1. An electronic method of phase-shifting, through a variable angle as required, linearly polarized waves in a wave guide having a substantially closed, inter alia rectangular cross-section, wherein the width of the wave guide is electronically varied along variable lengths of the guide by disposing aligned wires inside the wave guide near at least one of its walls, the wires being at a slight distance from one another and parallel to the electric field vector of the guided waves and bearing controllable switches such as diodes, and the switches being opened or closed on at least some of the wires, thus bringing about apparent local variations in the width of the wave guide and inducing corresponding phase shifts.
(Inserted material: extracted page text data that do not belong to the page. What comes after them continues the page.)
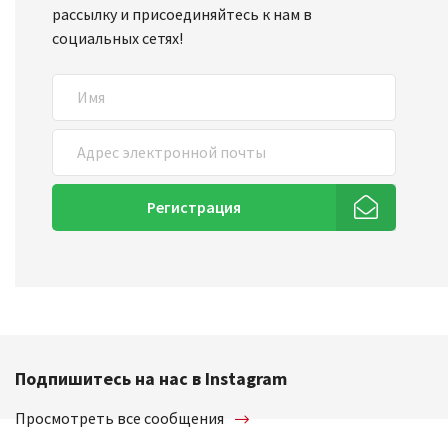
рассылку и присоединяйтесь к нам в
социальных сетях!
Регистрация
Подпишитесь на нас в Instagram
Просмотреть все сообщения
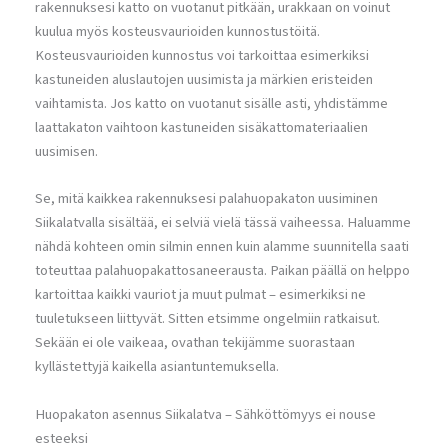
rakennuksesi katto on vuotanut pitkään, urakkaan on voinut
kuulua myös kosteusvaurioiden kunnostustöitä.
Kosteusvaurioiden kunnostus voi tarkoittaa esimerkiksi
kastuneiden aluslautojen uusimista ja märkien eristeiden
vaihtamista. Jos katto on vuotanut sisälle asti, yhdistämme
laattakaton vaihtoon kastuneiden sisäkattomateriaalien
uusimisen.
Se, mitä kaikkea rakennuksesi palahuopakaton uusiminen
Siikalatvalla sisältää, ei selviä vielä tässä vaiheessa. Haluamme
nähdä kohteen omin silmin ennen kuin alamme suunnitella saati
toteuttaa palahuopakattosaneerausta. Paikan päällä on helppo
kartoittaa kaikki vauriot ja muut pulmat – esimerkiksi ne
tuuletukseen liittyvät. Sitten etsimme ongelmiin ratkaisut.
Sekään ei ole vaikeaa, ovathan tekijämme suorastaan
kyllästettyjä kaikella asiantuntemuksella.
Huopakaton asennus Siikalatva – Sähköttömyys ei nouse
esteeksi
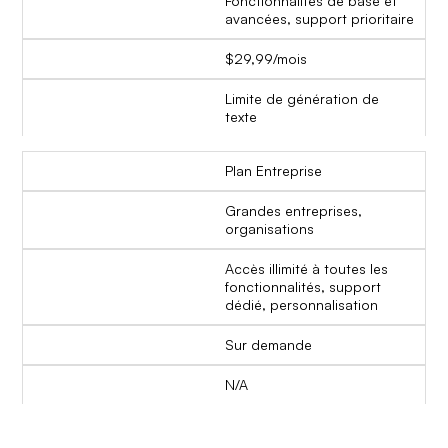
Fonctionnalités de base et
avancées, support prioritaire
$29,99/mois
Limite de génération de
texte
Plan Entreprise
Grandes entreprises,
organisations
Accès illimité à toutes les
fonctionnalités, support
dédié, personnalisation
Sur demande
N/A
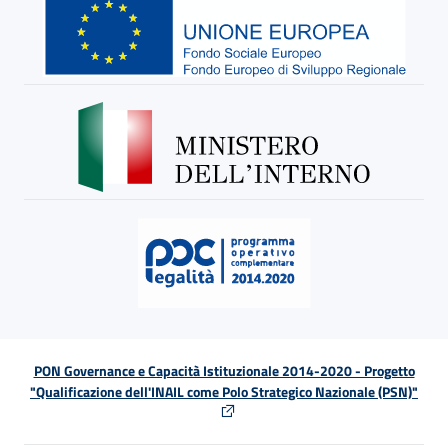
PON Governance e Capacità Istituzionale 2014-2020 - Progetto
"Qualificazione dell'INAIL come Polo Strategico Nazionale (PSN)"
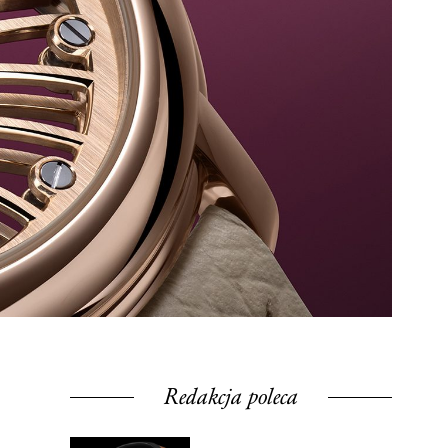
Redakcja poleca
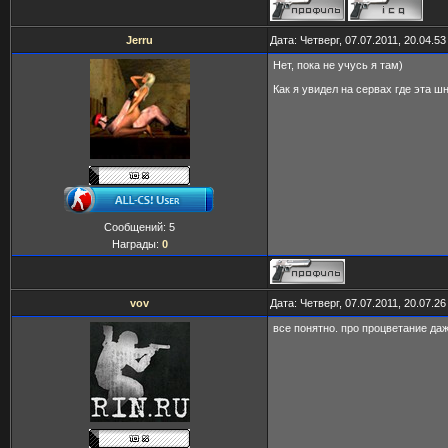
Jerru
Дата: Четверг, 07.07.2011, 20.04.5
Нет, пока не учусь я там)
Как я увидел на сервах где эта ш
Сообщений:
5
Награды:
0
vov
Дата: Четверг, 07.07.2011, 20.07.2
все понятно. про процветание даж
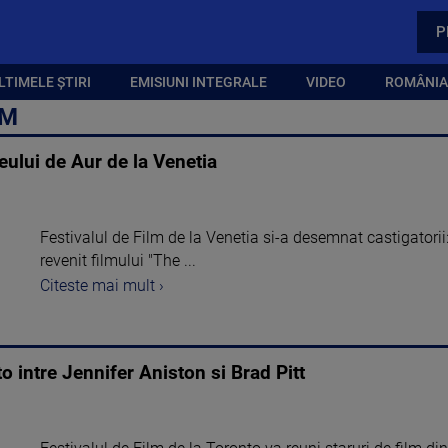
P
LTIMELE ȘTIRI
EMISIUNI INTEGRALE
VIDEO
ROMÂNIA,
LM
eului de Aur de la Venetia
Festivalul de Film de la Venetia si-a desemnat castigatorii
revenit filmului "The ...
Citeste mai mult ›
to intre Jennifer Aniston si Brad Pitt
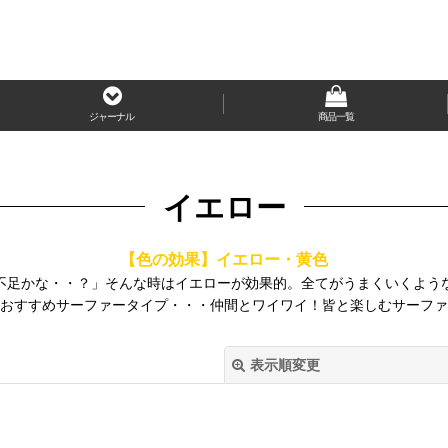
ジャーナル
商品一覧
イエロー
【色の効果】イエロー・黄色
不足かな・・？」そんな時はイエローが効果的。全てがうまくいくよう
●おすすめサーファータイプ・・・仲間とワイワイ！皆と楽しむサーファ
表示順変更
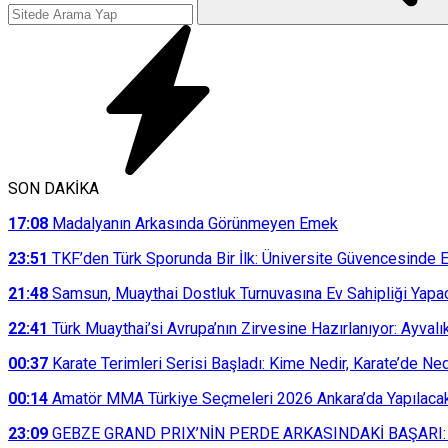
SON DAKİKA
17:08
Madalyanın Arkasında Görünmeyen Emek
23:51
TKF’den Türk Sporunda Bir İlk: Üniversite Güvencesinde E
21:48
Samsun, Muaythai Dostluk Turnuvasına Ev Sahipliği Yapa
22:41
Türk Muaythai’si Avrupa’nın Zirvesine Hazırlanıyor: Ayvalı
00:37
Karate Terimleri Serisi Başladı: Kime Nedir, Karate’de N
00:14
Amatör MMA Türkiye Seçmeleri 2026 Ankara’da Yapılaca
23:09
GEBZE GRAND PRIX’NİN PERDE ARKASINDAKİ BAŞARI:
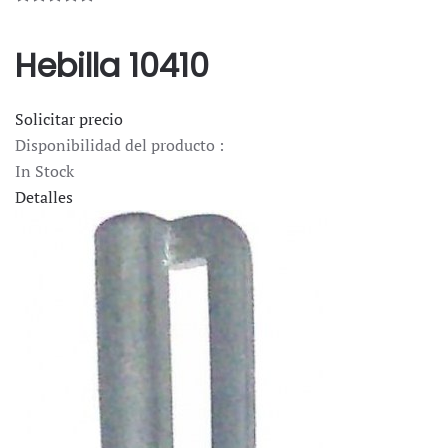
Hebilla 10410
Solicitar precio
Disponibilidad del producto :
In Stock
Detalles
2. A phase-shifting device comprising diodes in a wave guide having a closed, inter alia rectangular cross-section for linearly polarized waves, and comprising a row of aligned wires disposed near at least one of its walls, the wires being at a slight distance from one another and parallel to the electric field vector of the guided waves, the wires each bearing controllable switches such as diodes and electric supply means being provided to open or close the switches in accordance with the desired phase shift.

3. A device as claimed in claim 2, wherein the wires are spaced from one another by a fraction of a wavelength, e.g. of the order of a tenth of the guided wave length.

4. A device as claimed in claim 2 or 3, wherein a number of switches in series are disposed on each wire.

5. A device as claimed in claim 4, wherein groups containing equal numbers of diodes are mounted in series on each wire and supplied in opposition, the supply being made at one polarity substentially in the central plane of the row of wires and at the other polarity towards the edges of the adjacent surface of the guide.

6. A device as claimed in any of claims 2 to 5, wherein the wires are grouped in families containing different numbers of wires, supplied and simultaneously made conductive or non-conductive.

7. A device as claimed in any of claims 2 to 6, wherein the switches are conventional commercial PIN type diodes having an average avalanche voltage e.g. of the order of 300 V.

8. A device for phase shifting waves in a waveguide and substantially as hereinbefore described and as shown in the accompanying drawings.